Task description -> Retype each of the rows below character for character, changing nothing.

Rows from a data collection ->
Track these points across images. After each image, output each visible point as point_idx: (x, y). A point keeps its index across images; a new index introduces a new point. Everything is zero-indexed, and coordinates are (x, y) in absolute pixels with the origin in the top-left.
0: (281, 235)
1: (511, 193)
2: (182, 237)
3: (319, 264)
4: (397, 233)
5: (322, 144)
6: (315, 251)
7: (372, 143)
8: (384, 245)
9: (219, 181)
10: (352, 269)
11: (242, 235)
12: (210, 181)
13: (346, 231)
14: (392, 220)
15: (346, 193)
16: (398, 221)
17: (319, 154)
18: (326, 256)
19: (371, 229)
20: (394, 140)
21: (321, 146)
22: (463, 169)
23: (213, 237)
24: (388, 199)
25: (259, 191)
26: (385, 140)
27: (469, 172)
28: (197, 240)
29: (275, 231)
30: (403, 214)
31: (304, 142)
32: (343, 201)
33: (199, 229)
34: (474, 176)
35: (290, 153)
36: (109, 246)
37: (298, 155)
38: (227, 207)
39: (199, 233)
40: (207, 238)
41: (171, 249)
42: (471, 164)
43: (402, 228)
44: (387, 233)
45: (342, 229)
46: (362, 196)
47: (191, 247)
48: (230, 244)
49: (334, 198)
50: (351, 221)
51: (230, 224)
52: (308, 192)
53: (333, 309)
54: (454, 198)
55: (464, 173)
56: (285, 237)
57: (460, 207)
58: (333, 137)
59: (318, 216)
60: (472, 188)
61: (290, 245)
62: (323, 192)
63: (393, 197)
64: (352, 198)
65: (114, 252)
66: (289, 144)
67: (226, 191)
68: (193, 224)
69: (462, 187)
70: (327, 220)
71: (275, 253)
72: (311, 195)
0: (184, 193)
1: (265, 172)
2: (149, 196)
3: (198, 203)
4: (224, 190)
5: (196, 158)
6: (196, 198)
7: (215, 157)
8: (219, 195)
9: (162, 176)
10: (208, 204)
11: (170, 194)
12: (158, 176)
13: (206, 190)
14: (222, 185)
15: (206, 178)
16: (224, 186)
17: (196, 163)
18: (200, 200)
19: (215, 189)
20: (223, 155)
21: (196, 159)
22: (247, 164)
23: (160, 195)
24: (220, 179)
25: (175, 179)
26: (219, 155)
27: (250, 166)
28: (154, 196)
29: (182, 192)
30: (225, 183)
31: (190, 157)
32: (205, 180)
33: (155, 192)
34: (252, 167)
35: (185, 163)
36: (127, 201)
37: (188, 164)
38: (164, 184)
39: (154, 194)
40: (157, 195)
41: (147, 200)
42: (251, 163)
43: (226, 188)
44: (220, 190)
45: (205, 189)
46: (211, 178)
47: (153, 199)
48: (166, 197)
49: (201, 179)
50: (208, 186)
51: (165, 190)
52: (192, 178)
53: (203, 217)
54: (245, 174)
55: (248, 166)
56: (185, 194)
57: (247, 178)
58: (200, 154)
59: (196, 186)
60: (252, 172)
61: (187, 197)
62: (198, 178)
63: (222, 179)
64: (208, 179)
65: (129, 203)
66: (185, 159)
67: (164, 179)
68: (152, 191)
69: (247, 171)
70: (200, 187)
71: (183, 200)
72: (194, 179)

Answer to the problem ->
Track these points across images. After each image, output each visible point as point_idx: (x, y). A point keeps its index across images; a new index introduces a new point. Everything is zero-indexed, and coordinates are (x, y) in absolute pixels with the origin in the top-left.
0: (281, 235)
1: (511, 193)
2: (182, 237)
3: (319, 264)
4: (397, 233)
5: (322, 144)
6: (315, 251)
7: (372, 143)
8: (384, 245)
9: (219, 181)
10: (352, 269)
11: (242, 235)
12: (210, 181)
13: (346, 231)
14: (392, 220)
15: (346, 193)
16: (398, 221)
17: (319, 154)
18: (326, 256)
19: (371, 229)
20: (394, 140)
21: (321, 146)
22: (463, 169)
23: (213, 237)
24: (388, 199)
25: (259, 191)
26: (385, 140)
27: (469, 172)
28: (197, 240)
29: (275, 231)
30: (403, 214)
31: (304, 142)
32: (343, 201)
33: (199, 229)
34: (474, 176)
35: (290, 153)
36: (109, 246)
37: (298, 155)
38: (227, 207)
39: (199, 233)
40: (207, 238)
41: (171, 249)
42: (471, 164)
43: (402, 228)
44: (387, 233)
45: (342, 229)
46: (362, 196)
47: (191, 247)
48: (230, 244)
49: (334, 198)
50: (351, 221)
51: (230, 224)
52: (308, 192)
53: (333, 309)
54: (454, 198)
55: (464, 173)
56: (285, 237)
57: (460, 207)
58: (333, 137)
59: (318, 216)
60: (472, 188)
61: (290, 245)
62: (323, 192)
63: (393, 197)
64: (352, 198)
65: (114, 252)
66: (289, 144)
67: (226, 191)
68: (193, 224)
69: (462, 187)
70: (327, 220)
71: (275, 253)
72: (311, 195)
0: (184, 193)
1: (265, 172)
2: (149, 196)
3: (198, 203)
4: (224, 190)
5: (196, 158)
6: (196, 198)
7: (215, 157)
8: (219, 195)
9: (162, 176)
10: (208, 204)
11: (170, 194)
12: (158, 176)
13: (206, 190)
14: (222, 185)
15: (206, 178)
16: (224, 186)
17: (196, 163)
18: (200, 200)
19: (215, 189)
20: (223, 155)
21: (196, 159)
22: (247, 164)
23: (160, 195)
24: (220, 179)
25: (175, 179)
26: (219, 155)
27: (250, 166)
28: (154, 196)
29: (182, 192)
30: (225, 183)
31: (190, 157)
32: (205, 180)
33: (155, 192)
34: (252, 167)
35: (185, 163)
36: (127, 201)
37: (188, 164)
38: (164, 184)
39: (154, 194)
40: (157, 195)
41: (147, 200)
42: (251, 163)
43: (226, 188)
44: (220, 190)
45: (205, 189)
46: (211, 178)
47: (153, 199)
48: (166, 197)
49: (201, 179)
50: (208, 186)
51: (165, 190)
52: (192, 178)
53: (203, 217)
54: (245, 174)
55: (248, 166)
56: (185, 194)
57: (247, 178)
58: (200, 154)
59: (196, 186)
60: (252, 172)
61: (187, 197)
62: (198, 178)
63: (222, 179)
64: (208, 179)
65: (129, 203)
66: (185, 159)
67: (164, 179)
68: (152, 191)
69: (247, 171)
70: (200, 187)
71: (183, 200)
72: (194, 179)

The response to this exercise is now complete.